Women Can Do It All: For Better or for Worse?

by NeW Staff on May 25, 2010 · 0 comments

Women can have it all and do it all today thanks to the advancements made for women over the last century; however, is this necessarily a good thing?  That is what Lisa Belkin recently asked in The New York Times.  Taking a sample of the women who have served on the Supreme Court and the current nominee, Belkin compares and contrasts two generations of women.  Although the younger generation certainly had greater career options open to them, did this necessarily yield greater happiness and fulfillment?  Maybe not.


Justices Ginsburg and O’Connor did not have much in the way of high expectations or ease of passage. Both worked hard as they raised their children.  O’Connor was even a stay-at-home mother for 5 years.  As a result, according to Belkin,

Sotomayor, who is 55, and Kagan, who is 50, have women like O’Connor and Ginsburg to thank for the open doors that have greeted them nearly their entire lives.


And this is true.  Women today ought to have much gratitude to O’Connor and Ginsburg for paving the way.  We can pursue any career we want, and we are encouraged to do so.  However, Belkin, points out some interesting observations:

But as women’s paths ascended, they also narrowed. Expectation brings obligation, and Sotomayor and Kagan were of the generation facing new tradeoffs. Pursue the career and sacrifice the family. Have the family and ratchet back the career. True, the stigma of not marrying or having children waned for this younger generation, making it more of a deliberate choice for some. But still, roads had to be chosen. There would be no taking five years off to stay home with your children if you hoped for a seat on the Supreme Court.


Today, women are presented with this choice, and while we are told that a “Career First, Family Second” mentality will get us far in life, women still face criticism when we apply this message to our lives.  Look at nominee Kagan and the response she has provoked from those on the right, and in particular, those on the left for not having a family:

“I wish she were a mother,” a feminist friend said when Kagan was nominated. “This sends the wrong message.”


It certainly seems as though there is a double standard for women today: reach the top of your career before you have children BUT somehow you must have children when you do achieve your career pinnacle.  How does this make sense? Is this the message we should be sending to young women today?  Is single-minded careerism what is really best for women, and is this what we really want?  At the same time, as college students and graduates, we are so thankful for the vast array of careers we can pursue.

I think all young women must grapple with this question and decide for themselves which path or paths they desire to take.  It is important to recognize opportunities and potential roadblocks along the way in the pursuit of either or both.  Women must decide which sacrifices they are willing to make.
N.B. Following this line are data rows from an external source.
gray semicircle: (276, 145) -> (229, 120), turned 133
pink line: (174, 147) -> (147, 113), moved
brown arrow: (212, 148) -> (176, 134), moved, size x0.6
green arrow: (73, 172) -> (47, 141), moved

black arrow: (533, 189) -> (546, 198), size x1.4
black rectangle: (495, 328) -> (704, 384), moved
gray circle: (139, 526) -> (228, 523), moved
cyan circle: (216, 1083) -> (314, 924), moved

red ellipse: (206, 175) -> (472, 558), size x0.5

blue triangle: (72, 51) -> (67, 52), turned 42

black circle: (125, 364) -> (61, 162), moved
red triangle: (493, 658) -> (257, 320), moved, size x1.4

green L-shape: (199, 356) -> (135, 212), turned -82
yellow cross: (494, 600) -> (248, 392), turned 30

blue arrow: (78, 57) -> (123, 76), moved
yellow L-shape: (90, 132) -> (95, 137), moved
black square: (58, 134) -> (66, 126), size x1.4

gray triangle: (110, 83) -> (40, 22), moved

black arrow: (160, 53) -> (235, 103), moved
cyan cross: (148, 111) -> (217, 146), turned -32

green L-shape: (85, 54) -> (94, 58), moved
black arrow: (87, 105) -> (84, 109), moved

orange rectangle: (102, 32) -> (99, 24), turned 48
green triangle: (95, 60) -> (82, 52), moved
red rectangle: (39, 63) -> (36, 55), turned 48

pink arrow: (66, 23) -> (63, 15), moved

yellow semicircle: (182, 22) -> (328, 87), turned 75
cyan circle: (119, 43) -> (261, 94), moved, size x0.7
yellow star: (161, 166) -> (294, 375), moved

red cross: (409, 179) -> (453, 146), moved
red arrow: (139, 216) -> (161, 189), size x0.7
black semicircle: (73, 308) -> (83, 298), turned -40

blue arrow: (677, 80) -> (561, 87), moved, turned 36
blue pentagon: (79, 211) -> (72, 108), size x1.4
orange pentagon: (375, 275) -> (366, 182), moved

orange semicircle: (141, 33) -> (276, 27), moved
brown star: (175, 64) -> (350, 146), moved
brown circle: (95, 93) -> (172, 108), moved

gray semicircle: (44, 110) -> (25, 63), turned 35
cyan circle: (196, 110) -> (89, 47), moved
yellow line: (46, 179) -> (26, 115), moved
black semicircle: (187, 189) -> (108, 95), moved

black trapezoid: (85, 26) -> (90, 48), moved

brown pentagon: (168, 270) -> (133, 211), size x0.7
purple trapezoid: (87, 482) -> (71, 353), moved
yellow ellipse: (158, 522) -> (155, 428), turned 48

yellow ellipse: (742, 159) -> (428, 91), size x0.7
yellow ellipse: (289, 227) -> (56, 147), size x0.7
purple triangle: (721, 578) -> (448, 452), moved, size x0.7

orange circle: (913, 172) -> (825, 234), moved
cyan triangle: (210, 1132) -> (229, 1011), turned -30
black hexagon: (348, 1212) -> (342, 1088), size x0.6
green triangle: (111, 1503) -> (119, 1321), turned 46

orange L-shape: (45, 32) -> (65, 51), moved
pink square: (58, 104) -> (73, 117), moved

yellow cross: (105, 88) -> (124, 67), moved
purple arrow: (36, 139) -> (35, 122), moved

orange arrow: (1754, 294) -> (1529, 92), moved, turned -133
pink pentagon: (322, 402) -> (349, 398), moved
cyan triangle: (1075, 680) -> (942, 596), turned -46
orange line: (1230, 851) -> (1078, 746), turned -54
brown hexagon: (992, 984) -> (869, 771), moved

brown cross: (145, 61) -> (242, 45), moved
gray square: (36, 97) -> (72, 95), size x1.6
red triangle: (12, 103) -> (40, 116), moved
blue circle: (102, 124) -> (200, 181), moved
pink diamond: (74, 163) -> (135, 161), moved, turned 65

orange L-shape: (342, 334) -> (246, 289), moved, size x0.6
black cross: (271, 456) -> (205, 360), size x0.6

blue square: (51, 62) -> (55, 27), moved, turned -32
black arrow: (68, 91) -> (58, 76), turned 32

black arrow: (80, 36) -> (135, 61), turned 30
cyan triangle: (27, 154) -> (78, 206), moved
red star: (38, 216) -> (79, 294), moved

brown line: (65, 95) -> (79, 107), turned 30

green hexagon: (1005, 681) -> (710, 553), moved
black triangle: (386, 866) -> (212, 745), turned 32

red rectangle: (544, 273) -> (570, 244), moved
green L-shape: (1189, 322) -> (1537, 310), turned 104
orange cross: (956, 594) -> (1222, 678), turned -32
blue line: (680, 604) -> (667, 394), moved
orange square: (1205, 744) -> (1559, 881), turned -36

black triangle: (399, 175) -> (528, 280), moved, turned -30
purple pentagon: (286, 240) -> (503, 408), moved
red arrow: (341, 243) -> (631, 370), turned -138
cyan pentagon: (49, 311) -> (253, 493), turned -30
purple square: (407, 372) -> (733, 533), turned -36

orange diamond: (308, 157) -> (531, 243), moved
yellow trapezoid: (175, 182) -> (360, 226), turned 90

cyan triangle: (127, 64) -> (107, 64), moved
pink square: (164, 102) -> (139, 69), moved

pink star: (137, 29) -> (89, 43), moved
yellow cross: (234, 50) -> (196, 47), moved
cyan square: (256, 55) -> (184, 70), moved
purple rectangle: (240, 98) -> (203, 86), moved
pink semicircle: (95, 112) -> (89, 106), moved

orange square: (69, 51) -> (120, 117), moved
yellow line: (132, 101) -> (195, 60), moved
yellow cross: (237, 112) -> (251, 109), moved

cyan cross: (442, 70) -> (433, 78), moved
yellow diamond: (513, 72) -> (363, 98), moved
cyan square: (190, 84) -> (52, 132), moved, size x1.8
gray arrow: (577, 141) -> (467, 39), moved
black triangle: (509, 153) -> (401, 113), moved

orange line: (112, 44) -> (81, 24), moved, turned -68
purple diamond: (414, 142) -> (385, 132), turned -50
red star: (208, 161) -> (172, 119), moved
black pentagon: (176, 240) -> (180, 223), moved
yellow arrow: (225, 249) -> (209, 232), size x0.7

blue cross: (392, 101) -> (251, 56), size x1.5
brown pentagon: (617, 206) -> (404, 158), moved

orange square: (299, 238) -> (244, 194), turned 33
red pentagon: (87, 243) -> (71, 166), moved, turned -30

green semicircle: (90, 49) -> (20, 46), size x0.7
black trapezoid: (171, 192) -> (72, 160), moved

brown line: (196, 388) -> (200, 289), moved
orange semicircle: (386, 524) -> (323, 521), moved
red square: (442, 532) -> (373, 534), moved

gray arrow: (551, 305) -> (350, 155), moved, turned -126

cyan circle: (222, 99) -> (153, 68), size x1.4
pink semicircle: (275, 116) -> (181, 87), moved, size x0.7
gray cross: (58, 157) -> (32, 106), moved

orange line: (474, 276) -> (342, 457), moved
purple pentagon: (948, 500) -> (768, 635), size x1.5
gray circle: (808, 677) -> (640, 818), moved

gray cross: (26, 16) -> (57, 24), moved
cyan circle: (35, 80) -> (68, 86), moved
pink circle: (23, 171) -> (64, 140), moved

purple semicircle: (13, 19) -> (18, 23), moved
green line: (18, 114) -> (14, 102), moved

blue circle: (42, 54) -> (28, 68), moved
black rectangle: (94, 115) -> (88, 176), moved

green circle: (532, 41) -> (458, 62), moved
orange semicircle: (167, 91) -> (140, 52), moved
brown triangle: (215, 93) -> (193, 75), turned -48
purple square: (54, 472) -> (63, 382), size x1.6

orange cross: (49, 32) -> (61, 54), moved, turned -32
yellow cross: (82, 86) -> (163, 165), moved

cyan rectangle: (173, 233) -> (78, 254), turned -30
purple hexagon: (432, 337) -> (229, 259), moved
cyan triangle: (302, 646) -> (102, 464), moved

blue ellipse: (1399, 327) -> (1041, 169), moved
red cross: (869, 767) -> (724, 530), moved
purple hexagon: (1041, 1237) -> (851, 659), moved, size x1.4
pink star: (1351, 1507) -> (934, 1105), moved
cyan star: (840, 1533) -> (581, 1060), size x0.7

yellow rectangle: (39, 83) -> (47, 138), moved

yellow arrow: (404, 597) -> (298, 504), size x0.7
What we should all agree on, however, is that we should encourage each woman in her individual pursuits.  What works for some women may not work for others, and this diversity should be celebrated.  

There are so many ways that women can use their talents (and even multiple ways at the same time); we should not discourage women from pursuing their goals and when they want them.  Having a discussion like this that recognizes and addresses the messages young women receive today is the first step in supporting and encouraging all women.